An elevator pitch should be crisp and succinct, short and sweet. Think about the “What, So what, Now what” format, and a maximum of 3 to 5 sentences.
As for executive summary, the best advice that we’ve heard came from Aaron Dubin of Innovative Endeavors. Aaron’s ideal executive summary includes “Team, Traction, Technology” – in that order. Team is often the most important criterion for early stage companies’ funding success. Traction in this case is your current status – where you are in your company’s lifecycle, and what you have achieved. Technology is the product or service that your company is developing. To put it another way, it is “People, Progress, Product”.

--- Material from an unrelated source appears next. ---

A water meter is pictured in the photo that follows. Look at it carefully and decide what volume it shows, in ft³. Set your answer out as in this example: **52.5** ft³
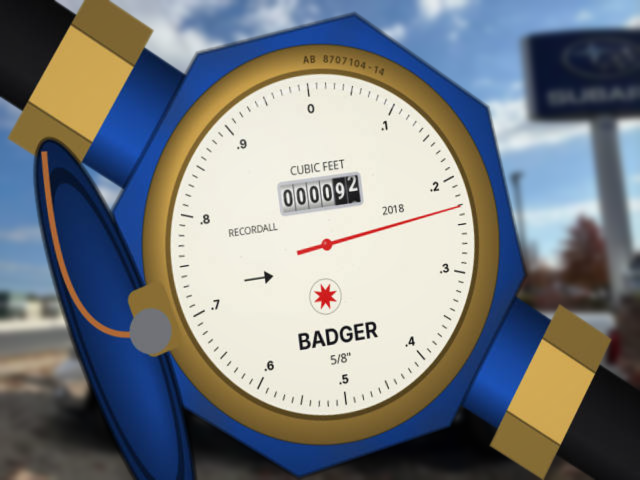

Finally, regarding your pitch deck, Travis Ing of Hearst Ventures suggests that companies should have two: “an intro deck of 6-10 slides that you can send out to investors to pique interest (as you try to secure a first meeting), and a main deck of 10-25 slides that you present in meetings with investors. After a meeting, this main deck should also be sent to the investor so that they have relevant detail.”
So go ahead, kill your darlings, distill your narrative to the most important sentences and slides, and get ready for a pitch meeting.
Meeting a VC: put your best New York hat on
Julian Moncada of Lerer Hippeau Ventures (LHV) stresses the importance of preparing to pitch in a variety of settings. Every VC has slightly different formats for meetings and you'll find that they vary in length, formality and audience size. Julian suggests that entrepreneurs should “practice a pitch in a few different formats including: 2 minute pitch, 5 minute pitch, 10 minute pitch, 15 minute pitch, etc., and practice pitching with and without slide decks. Overall, most VC's will accommodate how a founder would like to lead a meeting, but it can help founders feel more comfortable if they prepare for slightly varied situations.” He would also recommend founders try to leave time for questions in each pitch meeting, no matter the length.
And what do you say, exactly? Take the advice of Adam Rothenberg of BoxGroup: “When telling your company story, try to balance providing the larger vision and what your company will look like at scale along with going into detail about the early stages and the initial go-to-market. The best pitches navigate both of those pieces elegantly to really drive home the tactical with the larger narrative."
Laurel Touby of Supernode Ventures (formerly Flatiron Investors) points out some specific no-no’s:
“For founders of companies that pay commissions or must pay suppliers (think marketplaces, AdTech, etc.), don’t exaggerate your revenue numbers by calling them “sales.” I am noticing founders plumping up their numbers in decks by calling gross revenues ‘sales.’ Tell me your actual sales, which are ‘net revenues’ — after those big costs/commissions are paid. All truths come out in the diligence, so why bother obfuscating in this way?”
That echoes the advice of Joshua Seigel of Rubicon Venture Capital: be honest when pitching. It is easy to uncover the truth with lots of data points available to investors, and reputation is an important asset for entrepreneurs to have – companies may come and go, but reputation remains.
Furthermore, it helps being open-minded and proactive. I always cite what Eliot Durbin of Boldstart Ventures mentioned during one of our panel events: Ask for advice and you’ll get money; ask for money and you’ll get advice.
Finally, Lucas Nelson of Evolution Equity Partners reminds entrepreneurs not to ask VCs to sign non-disclosure agreements. They just won’t.
In closing, we would encourage you to treat VC fundraising efforts as a source of funding. To borrow from Oscar Wilde, there are two tragedies in life: one is not getting VC funding, and the other is getting it. Your company may be better off raising funds via crowdfunding, generating revenue via alternative products / services, or applying for an SBA loan or a government grant. Consider all your options and remember: “the darkest hour is right before the dawn.”